Les résultats sont les suivants : pour le Bisphénol A, dont le rôle sur l’obésité ou l’âge de la puberté est déjà pas mal documenté, on observe un sur-risque d’hyperactivité chez les enfants dont les màres ont été exposé, un sur-risque de 8%. Mais pour le Triclosan, par exemple, pour lequel il n’existe pas d’autre étude liées au comportement, les résultats sont beaucoup moins nets. La substance augmenterait le risque de troubles émotionnels de 1 à 2%. C’est une alerte, une étincelle, mais statistiquement, ce n’est pas significatif. Ça ne devrait même pas être mentionné, selon les standards habituels. Les auteurs de l’étude le reconnaissent : une part de leurs résultats peuvent être dus au hasard.. Le Paraben, par exemple, selon ce qu’ils ont trouvé, serait positif puisque il réduirait de 2% les risques d’hyperactivité. Ce qu’ils mettent en évidence, c'est un léger sur-risque. C’est important parce que c’est une première, mais c’est surtout une base pour de future recherches.

Des recherches qui sont en cours en ce moment ?

Absolument. La même équipe travaille en ce moment sur un nouveau panel beaucoup plus intéressant parce que les mères ne seront pas testées une seule fois, mais 40 pour mesurer leur degré réel d'exposition. Car c’est l’un des défauts de l’étude actuelle, on ne sait pas précisément de quoi on parle. Les résultats qui en découleront seront beaucoup plus solides mais sans garantie toujours. Il faut avoir conscience que sur ces sujets, on ne peut pas expérimenter sur l’humain.
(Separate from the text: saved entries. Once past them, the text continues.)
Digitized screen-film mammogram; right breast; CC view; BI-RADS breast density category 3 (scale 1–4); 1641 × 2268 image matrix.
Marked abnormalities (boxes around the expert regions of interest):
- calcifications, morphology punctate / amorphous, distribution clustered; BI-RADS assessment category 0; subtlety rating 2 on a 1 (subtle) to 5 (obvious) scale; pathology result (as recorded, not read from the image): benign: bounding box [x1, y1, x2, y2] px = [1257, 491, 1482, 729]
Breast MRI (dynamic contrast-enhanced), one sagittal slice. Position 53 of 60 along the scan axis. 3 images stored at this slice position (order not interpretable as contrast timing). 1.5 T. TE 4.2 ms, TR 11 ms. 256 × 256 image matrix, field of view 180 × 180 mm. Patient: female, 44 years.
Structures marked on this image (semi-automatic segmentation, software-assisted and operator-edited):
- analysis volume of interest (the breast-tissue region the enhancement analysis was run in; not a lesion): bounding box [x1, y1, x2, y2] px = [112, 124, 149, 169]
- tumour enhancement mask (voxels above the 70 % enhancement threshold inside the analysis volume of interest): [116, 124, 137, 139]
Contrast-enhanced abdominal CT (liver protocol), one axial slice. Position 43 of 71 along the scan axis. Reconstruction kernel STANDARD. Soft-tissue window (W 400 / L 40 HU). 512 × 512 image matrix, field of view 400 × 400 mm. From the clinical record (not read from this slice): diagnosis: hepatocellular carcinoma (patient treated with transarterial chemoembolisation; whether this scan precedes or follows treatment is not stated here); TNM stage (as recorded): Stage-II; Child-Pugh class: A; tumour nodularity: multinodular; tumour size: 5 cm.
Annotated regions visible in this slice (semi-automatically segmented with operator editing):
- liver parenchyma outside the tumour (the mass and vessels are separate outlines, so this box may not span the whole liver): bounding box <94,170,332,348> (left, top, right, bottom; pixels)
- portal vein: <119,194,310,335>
On n’a donc jamais de preuves, mais un faisceaux de présomptions, plus ou moins étayées. Ça dépend du nombre d’études, des corrélations qui seront faites avec des tests sur les animaux en laboratoire. Ce potentiel de risque, c’est ce qui sera pris en compte pour définir des politiques publiques. Est-ce qu’il faut interdire telle ou telle substance, le Triclosan par exemple ? C’est en débat et parce que c’est en débat, ce n'est pas anodin. Les groupes d’intèrêt, pros et antis, se heurtent. Même si la recherche sur cette molécule n’en est qu’à ses balbutiements. Vous trouverez toujours des gens pour affirmer, sur internet, en politique, ce que les études ne disent tout simplement que pas.